It’s not the workload that usually causes depression – it’s an unfair boss and an unfair environment which usually does the trick.
Researchers handed out questionnaires to 4,500 public employees at Danish schools, hospitals, nurseries, offices, etc and also conducted interviews with employees suffering from clinical depression; they also conducted lab research on their saliva, examining concentrations of stress hormone.

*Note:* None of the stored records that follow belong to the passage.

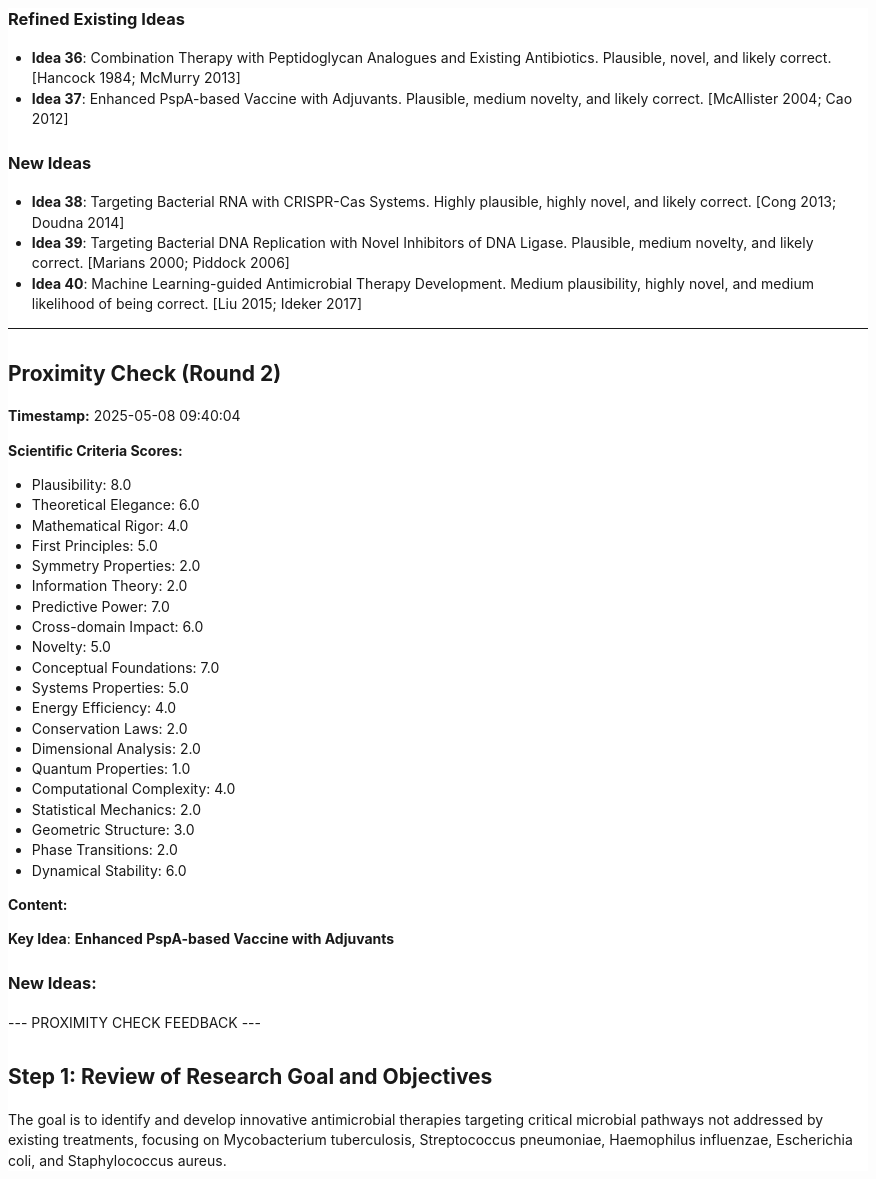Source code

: ### Refined Existing Ideas
- **Idea 36**: Combination Therapy with Peptidoglycan Analogues and Existing Antibiotics. Plausible, novel, and likely correct. [Hancock 1984; McMurry 2013]
- **Idea 37**: Enhanced PspA-based Vaccine with Adjuvants. Plausible, medium novelty, and likely correct. [McAllister 2004; Cao 2012]

### New Ideas
- **Idea 38**: Targeting Bacterial RNA with CRISPR-Cas Systems. Highly plausible, highly novel, and likely correct. [Cong 2013; Doudna 2014]
- **Idea 39**: Targeting Bacterial DNA Replication with Novel Inhibitors of DNA Ligase. Plausible, medium novelty, and likely correct. [Marians 2000; Piddock 2006]
- **Idea 40**: Machine Learning-guided Antimicrobial Therapy Development. Medium plausibility, highly novel, and medium likelihood of being correct. [Liu 2015; Ideker 2017]

---

## Proximity Check (Round 2)

**Timestamp:** 2025-05-08 09:40:04

**Scientific Criteria Scores:**

- Plausibility: 8.0
- Theoretical Elegance: 6.0
- Mathematical Rigor: 4.0
- First Principles: 5.0
- Symmetry Properties: 2.0
- Information Theory: 2.0
- Predictive Power: 7.0
- Cross-domain Impact: 6.0
- Novelty: 5.0
- Conceptual Foundations: 7.0
- Systems Properties: 5.0
- Energy Efficiency: 4.0
- Conservation Laws: 2.0
- Dimensional Analysis: 2.0
- Quantum Properties: 1.0
- Computational Complexity: 4.0
- Statistical Mechanics: 2.0
- Geometric Structure: 3.0
- Phase Transitions: 2.0
- Dynamical Stability: 6.0

**Content:**

**Key Idea**: **Enhanced PspA-based Vaccine with Adjuvants**

### New Ideas:

--- PROXIMITY CHECK FEEDBACK ---

## Step 1: Review of Research Goal and Objectives
The goal is to identify and develop innovative antimicrobial therapies targeting critical microbial pathways not addressed by existing treatments, focusing on Mycobacterium tuberculosis, Streptococcus pneumoniae, Haemophilus influenzae, Escherichia coli, and Staphylococcus aureus.
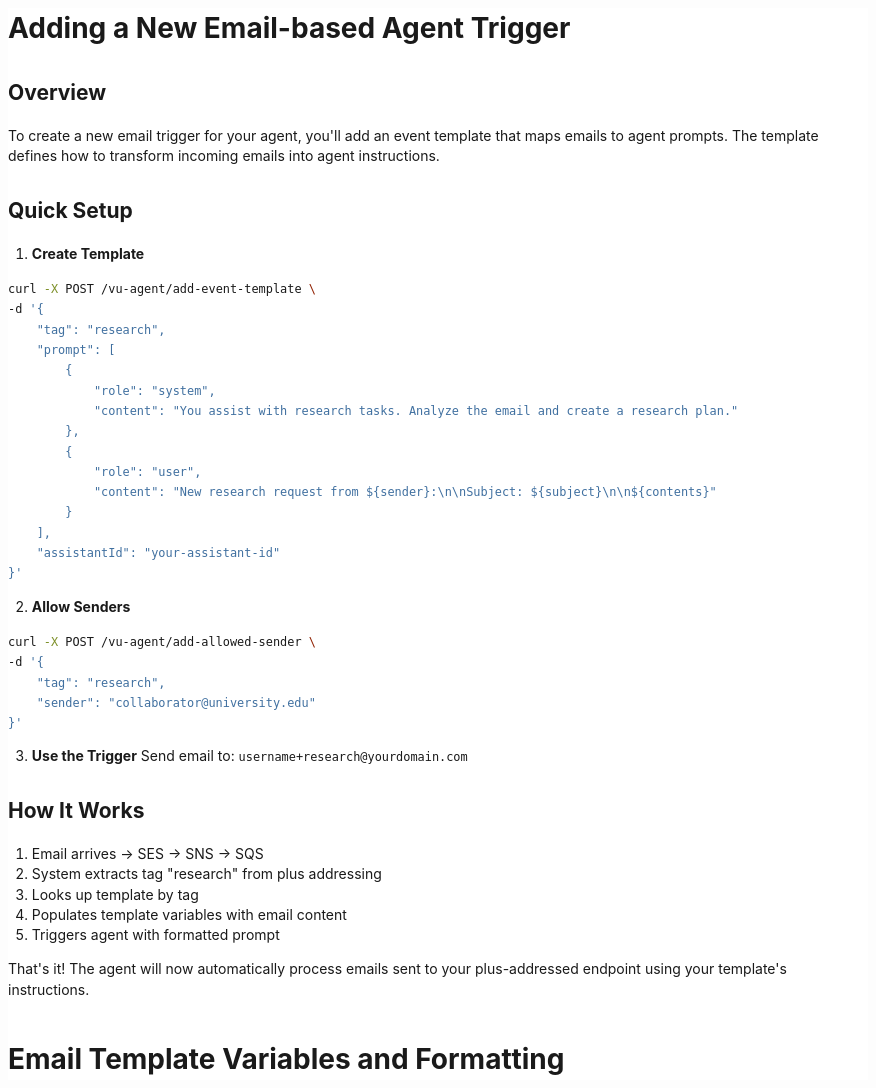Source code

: # Adding a New Email-based Agent Trigger

## Overview
To create a new email trigger for your agent, you'll add an event template that maps emails to agent prompts. The template defines how to transform incoming emails into agent instructions.

## Quick Setup

1. **Create Template**
```bash
curl -X POST /vu-agent/add-event-template \
-d '{
    "tag": "research",
    "prompt": [
        {
            "role": "system",
            "content": "You assist with research tasks. Analyze the email and create a research plan."
        },
        {
            "role": "user",
            "content": "New research request from ${sender}:\n\nSubject: ${subject}\n\n${contents}"
        }
    ],
    "assistantId": "your-assistant-id"
}'
```

2. **Allow Senders**
```bash
curl -X POST /vu-agent/add-allowed-sender \
-d '{
    "tag": "research",
    "sender": "collaborator@university.edu"
}'
```

3. **Use the Trigger**
   Send email to: `username+research@yourdomain.com`

## How It Works
1. Email arrives → SES → SNS → SQS
2. System extracts tag "research" from plus addressing
3. Looks up template by tag
4. Populates template variables with email content
5. Triggers agent with formatted prompt

That's it! The agent will now automatically process emails sent to your plus-addressed endpoint using your template's instructions.

# Email Template Variables and Formatting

Rather surprisingly, the study indicates that a heavy workload has very little effect on whether or not people become depressed.
”We may have a tendency to associate depression and stress with work pressure and workload; however, our study shows that the workload actually has no effect on workplace depression,” says one of the researchers behind the new study, psychologist Matias Brødsgaard Grynderup, PhD, of the Department of Clinical Medicine at Aarhus University.
They hope that they research can be used to avoid negative cases in the future.
”This suggests that the risk of workplace depression cannot be minimised by changing the workload. Other factors are involved, and it is these factors that we should focus on in the future.”
From the questionnaires, researchers determined the sense of justice that the employees felt in their workplaces – whether or not they felt they were treated right. In this context, the feeling of justice included the feeling of being listened by the boss and being on equal terms with colleagues.
“When high levels of work pressure and depression appear to be linked in people’s consciousness, it is not because a heavy workload increases the risk of depression. Or that’s not what we found in our study. Instead, depression can make work assignments appear insurmountable, even though the depression was not caused by the workload.”